▸ **Work required**: An exact copy of the listing is what is needed; please output it in full.

▸ **Record set**:
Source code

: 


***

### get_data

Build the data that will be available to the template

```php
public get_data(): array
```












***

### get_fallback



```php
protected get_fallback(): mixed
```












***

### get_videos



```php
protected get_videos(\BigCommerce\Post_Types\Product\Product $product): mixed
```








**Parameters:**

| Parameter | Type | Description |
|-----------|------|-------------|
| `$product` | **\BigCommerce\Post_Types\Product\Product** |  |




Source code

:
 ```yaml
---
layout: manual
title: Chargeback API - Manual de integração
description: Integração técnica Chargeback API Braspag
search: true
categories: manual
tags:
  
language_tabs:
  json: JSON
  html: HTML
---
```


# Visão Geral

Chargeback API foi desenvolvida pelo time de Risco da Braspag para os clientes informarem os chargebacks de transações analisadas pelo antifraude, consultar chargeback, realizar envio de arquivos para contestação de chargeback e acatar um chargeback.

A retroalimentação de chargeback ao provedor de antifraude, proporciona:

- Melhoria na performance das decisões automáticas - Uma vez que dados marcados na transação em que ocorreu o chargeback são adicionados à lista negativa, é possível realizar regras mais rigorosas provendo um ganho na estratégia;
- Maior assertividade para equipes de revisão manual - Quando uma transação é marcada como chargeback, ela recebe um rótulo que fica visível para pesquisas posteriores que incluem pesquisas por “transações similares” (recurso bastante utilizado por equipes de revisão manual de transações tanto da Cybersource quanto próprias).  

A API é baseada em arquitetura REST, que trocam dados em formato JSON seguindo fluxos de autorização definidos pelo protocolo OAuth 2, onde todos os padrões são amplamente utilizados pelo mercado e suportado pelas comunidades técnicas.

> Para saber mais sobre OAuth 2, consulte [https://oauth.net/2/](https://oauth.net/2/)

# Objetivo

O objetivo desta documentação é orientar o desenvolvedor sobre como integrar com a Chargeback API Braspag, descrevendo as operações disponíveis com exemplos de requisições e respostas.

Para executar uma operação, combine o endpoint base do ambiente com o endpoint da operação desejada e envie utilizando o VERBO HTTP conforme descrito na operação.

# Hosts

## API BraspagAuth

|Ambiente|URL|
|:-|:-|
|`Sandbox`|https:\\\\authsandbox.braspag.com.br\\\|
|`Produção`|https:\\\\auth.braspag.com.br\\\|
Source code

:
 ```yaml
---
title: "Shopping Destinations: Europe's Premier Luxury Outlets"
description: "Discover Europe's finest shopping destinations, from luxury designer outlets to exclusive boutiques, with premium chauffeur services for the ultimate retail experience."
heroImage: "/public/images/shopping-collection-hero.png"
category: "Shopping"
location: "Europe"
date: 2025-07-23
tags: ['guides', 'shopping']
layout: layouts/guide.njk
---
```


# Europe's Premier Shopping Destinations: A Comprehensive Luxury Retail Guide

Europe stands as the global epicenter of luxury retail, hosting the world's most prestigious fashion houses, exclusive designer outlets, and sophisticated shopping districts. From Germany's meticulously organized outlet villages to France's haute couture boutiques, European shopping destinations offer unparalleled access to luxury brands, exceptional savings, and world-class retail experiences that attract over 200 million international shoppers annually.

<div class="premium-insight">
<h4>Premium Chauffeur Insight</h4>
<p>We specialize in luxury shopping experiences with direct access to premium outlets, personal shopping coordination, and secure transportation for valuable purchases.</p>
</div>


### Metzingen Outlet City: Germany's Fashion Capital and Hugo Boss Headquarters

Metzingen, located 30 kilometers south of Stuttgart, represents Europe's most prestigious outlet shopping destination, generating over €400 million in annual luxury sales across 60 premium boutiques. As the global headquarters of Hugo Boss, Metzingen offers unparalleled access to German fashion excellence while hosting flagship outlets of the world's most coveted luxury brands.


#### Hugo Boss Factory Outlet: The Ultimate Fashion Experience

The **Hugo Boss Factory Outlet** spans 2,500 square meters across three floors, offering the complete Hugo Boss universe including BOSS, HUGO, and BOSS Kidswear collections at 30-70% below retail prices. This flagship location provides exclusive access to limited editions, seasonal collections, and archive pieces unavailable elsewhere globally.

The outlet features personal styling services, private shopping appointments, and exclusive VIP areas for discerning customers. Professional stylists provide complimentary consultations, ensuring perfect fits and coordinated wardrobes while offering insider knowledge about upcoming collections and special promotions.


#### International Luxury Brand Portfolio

▸ **Solution to this exercise**:
Source code

: 


***

### get_data

Build the data that will be available to the template

```php
public get_data(): array
```












***

### get_fallback



```php
protected get_fallback(): mixed
```












***

### get_videos



```php
protected get_videos(\BigCommerce\Post_Types\Product\Product $product): mixed
```








**Parameters:**

| Parameter | Type | Description |
|-----------|------|-------------|
| `$product` | **\BigCommerce\Post_Types\Product\Product** |  |




Source code

:
 ```yaml
---
layout: manual
title: Chargeback API - Manual de integração
description: Integração técnica Chargeback API Braspag
search: true
categories: manual
tags:
  
language_tabs:
  json: JSON
  html: HTML
---
```


# Visão Geral

Chargeback API foi desenvolvida pelo time de Risco da Braspag para os clientes informarem os chargebacks de transações analisadas pelo antifraude, consultar chargeback, realizar envio de arquivos para contestação de chargeback e acatar um chargeback.

A retroalimentação de chargeback ao provedor de antifraude, proporciona:

- Melhoria na performance das decisões automáticas - Uma vez que dados marcados na transação em que ocorreu o chargeback são adicionados à lista negativa, é possível realizar regras mais rigorosas provendo um ganho na estratégia;
- Maior assertividade para equipes de revisão manual - Quando uma transação é marcada como chargeback, ela recebe um rótulo que fica visível para pesquisas posteriores que incluem pesquisas por “transações similares” (recurso bastante utilizado por equipes de revisão manual de transações tanto da Cybersource quanto próprias).  

A API é baseada em arquitetura REST, que trocam dados em formato JSON seguindo fluxos de autorização definidos pelo protocolo OAuth 2, onde todos os padrões são amplamente utilizados pelo mercado e suportado pelas comunidades técnicas.

> Para saber mais sobre OAuth 2, consulte [https://oauth.net/2/](https://oauth.net/2/)

# Objetivo

O objetivo desta documentação é orientar o desenvolvedor sobre como integrar com a Chargeback API Braspag, descrevendo as operações disponíveis com exemplos de requisições e respostas.

Para executar uma operação, combine o endpoint base do ambiente com o endpoint da operação desejada e envie utilizando o VERBO HTTP conforme descrito na operação.

# Hosts

## API BraspagAuth

|Ambiente|URL|
|:-|:-|
|`Sandbox`|https:\\\\authsandbox.braspag.com.br\\\|
|`Produção`|https:\\\\auth.braspag.com.br\\\|
Source code

:
 ```yaml
---
title: "Shopping Destinations: Europe's Premier Luxury Outlets"
description: "Discover Europe's finest shopping destinations, from luxury designer outlets to exclusive boutiques, with premium chauffeur services for the ultimate retail experience."
heroImage: "/public/images/shopping-collection-hero.png"
category: "Shopping"
location: "Europe"
date: 2025-07-23
tags: ['guides', 'shopping']
layout: layouts/guide.njk
---
```


# Europe's Premier Shopping Destinations: A Comprehensive Luxury Retail Guide

Europe stands as the global epicenter of luxury retail, hosting the world's most prestigious fashion houses, exclusive designer outlets, and sophisticated shopping districts. From Germany's meticulously organized outlet villages to France's haute couture boutiques, European shopping destinations offer unparalleled access to luxury brands, exceptional savings, and world-class retail experiences that attract over 200 million international shoppers annually.

<div class="premium-insight">
<h4>Premium Chauffeur Insight</h4>
<p>We specialize in luxury shopping experiences with direct access to premium outlets, personal shopping coordination, and secure transportation for valuable purchases.</p>
</div>


### Metzingen Outlet City: Germany's Fashion Capital and Hugo Boss Headquarters

Metzingen, located 30 kilometers south of Stuttgart, represents Europe's most prestigious outlet shopping destination, generating over €400 million in annual luxury sales across 60 premium boutiques. As the global headquarters of Hugo Boss, Metzingen offers unparalleled access to German fashion excellence while hosting flagship outlets of the world's most coveted luxury brands.


#### Hugo Boss Factory Outlet: The Ultimate Fashion Experience

The **Hugo Boss Factory Outlet** spans 2,500 square meters across three floors, offering the complete Hugo Boss universe including BOSS, HUGO, and BOSS Kidswear collections at 30-70% below retail prices. This flagship location provides exclusive access to limited editions, seasonal collections, and archive pieces unavailable elsewhere globally.

The outlet features personal styling services, private shopping appointments, and exclusive VIP areas for discerning customers. Professional stylists provide complimentary consultations, ensuring perfect fits and coordinated wardrobes while offering insider knowledge about upcoming collections and special promotions.


#### International Luxury Brand Portfolio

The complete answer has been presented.